(GIVEN RECORDS begins)
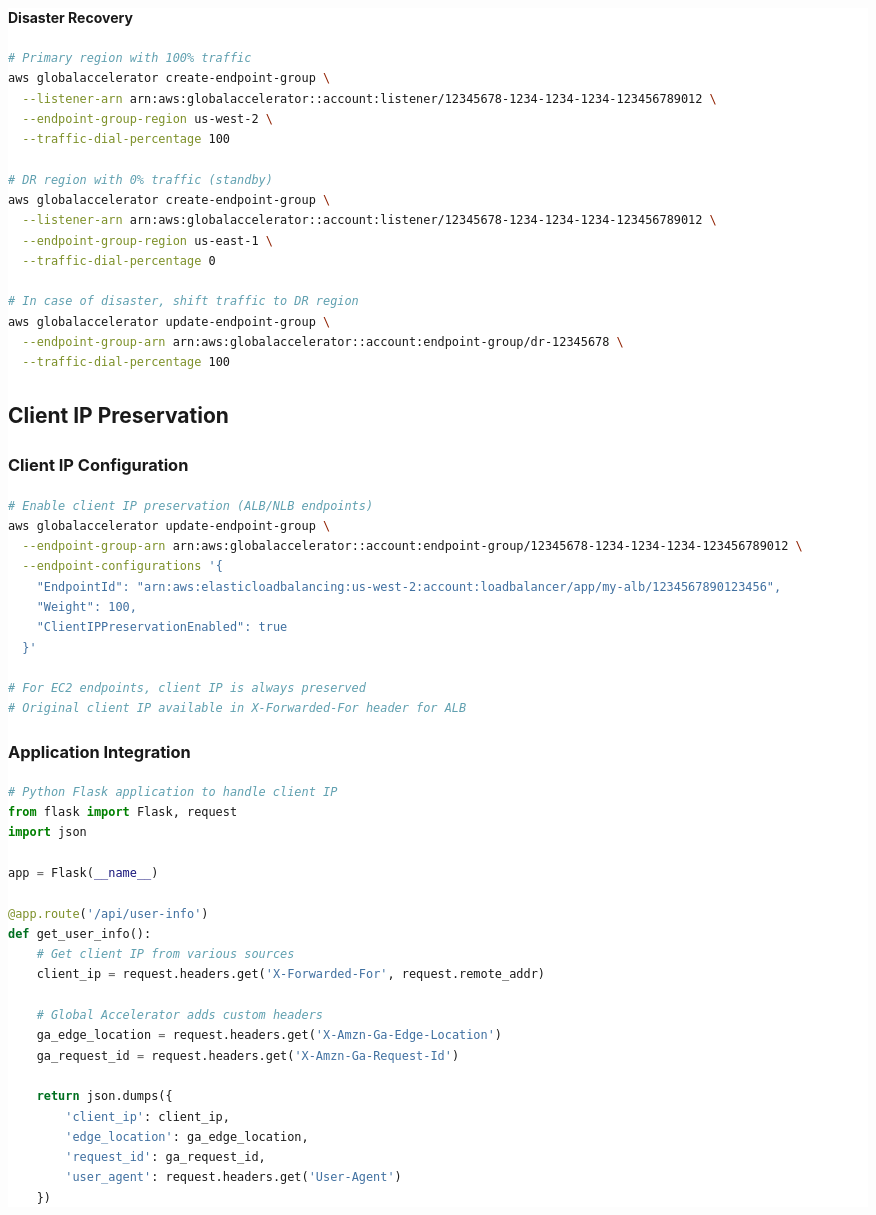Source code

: 
#### Disaster Recovery
```bash
# Primary region with 100% traffic
aws globalaccelerator create-endpoint-group \
  --listener-arn arn:aws:globalaccelerator::account:listener/12345678-1234-1234-1234-123456789012 \
  --endpoint-group-region us-west-2 \
  --traffic-dial-percentage 100

# DR region with 0% traffic (standby)
aws globalaccelerator create-endpoint-group \
  --listener-arn arn:aws:globalaccelerator::account:listener/12345678-1234-1234-1234-123456789012 \
  --endpoint-group-region us-east-1 \
  --traffic-dial-percentage 0

# In case of disaster, shift traffic to DR region
aws globalaccelerator update-endpoint-group \
  --endpoint-group-arn arn:aws:globalaccelerator::account:endpoint-group/dr-12345678 \
  --traffic-dial-percentage 100
```

## Client IP Preservation

### Client IP Configuration
```bash
# Enable client IP preservation (ALB/NLB endpoints)
aws globalaccelerator update-endpoint-group \
  --endpoint-group-arn arn:aws:globalaccelerator::account:endpoint-group/12345678-1234-1234-1234-123456789012 \
  --endpoint-configurations '{
    "EndpointId": "arn:aws:elasticloadbalancing:us-west-2:account:loadbalancer/app/my-alb/1234567890123456",
    "Weight": 100,
    "ClientIPPreservationEnabled": true
  }'

# For EC2 endpoints, client IP is always preserved
# Original client IP available in X-Forwarded-For header for ALB
```

### Application Integration
```python
# Python Flask application to handle client IP
from flask import Flask, request
import json

app = Flask(__name__)

@app.route('/api/user-info')
def get_user_info():
    # Get client IP from various sources
    client_ip = request.headers.get('X-Forwarded-For', request.remote_addr)

    # Global Accelerator adds custom headers
    ga_edge_location = request.headers.get('X-Amzn-Ga-Edge-Location')
    ga_request_id = request.headers.get('X-Amzn-Ga-Request-Id')

    return json.dumps({
        'client_ip': client_ip,
        'edge_location': ga_edge_location,
        'request_id': ga_request_id,
        'user_agent': request.headers.get('User-Agent')
    })
```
(GIVEN RECORDS ends)
Exclude the pictures, then retype every record exactly.

TASK ANSWER:
Source code

: 
#### Disaster Recovery
```bash
# Primary region with 100% traffic
aws globalaccelerator create-endpoint-group \
  --listener-arn arn:aws:globalaccelerator::account:listener/12345678-1234-1234-1234-123456789012 \
  --endpoint-group-region us-west-2 \
  --traffic-dial-percentage 100

# DR region with 0% traffic (standby)
aws globalaccelerator create-endpoint-group \
  --listener-arn arn:aws:globalaccelerator::account:listener/12345678-1234-1234-1234-123456789012 \
  --endpoint-group-region us-east-1 \
  --traffic-dial-percentage 0

# In case of disaster, shift traffic to DR region
aws globalaccelerator update-endpoint-group \
  --endpoint-group-arn arn:aws:globalaccelerator::account:endpoint-group/dr-12345678 \
  --traffic-dial-percentage 100
```

## Client IP Preservation

### Client IP Configuration
```bash
# Enable client IP preservation (ALB/NLB endpoints)
aws globalaccelerator update-endpoint-group \
  --endpoint-group-arn arn:aws:globalaccelerator::account:endpoint-group/12345678-1234-1234-1234-123456789012 \
  --endpoint-configurations '{
    "EndpointId": "arn:aws:elasticloadbalancing:us-west-2:account:loadbalancer/app/my-alb/1234567890123456",
    "Weight": 100,
    "ClientIPPreservationEnabled": true
  }'

# For EC2 endpoints, client IP is always preserved
# Original client IP available in X-Forwarded-For header for ALB
```

### Application Integration
```python
# Python Flask application to handle client IP
from flask import Flask, request
import json

app = Flask(__name__)

@app.route('/api/user-info')
def get_user_info():
    # Get client IP from various sources
    client_ip = request.headers.get('X-Forwarded-For', request.remote_addr)

    # Global Accelerator adds custom headers
    ga_edge_location = request.headers.get('X-Amzn-Ga-Edge-Location')
    ga_request_id = request.headers.get('X-Amzn-Ga-Request-Id')

    return json.dumps({
        'client_ip': client_ip,
        'edge_location': ga_edge_location,
        'request_id': ga_request_id,
        'user_agent': request.headers.get('User-Agent')
    })
```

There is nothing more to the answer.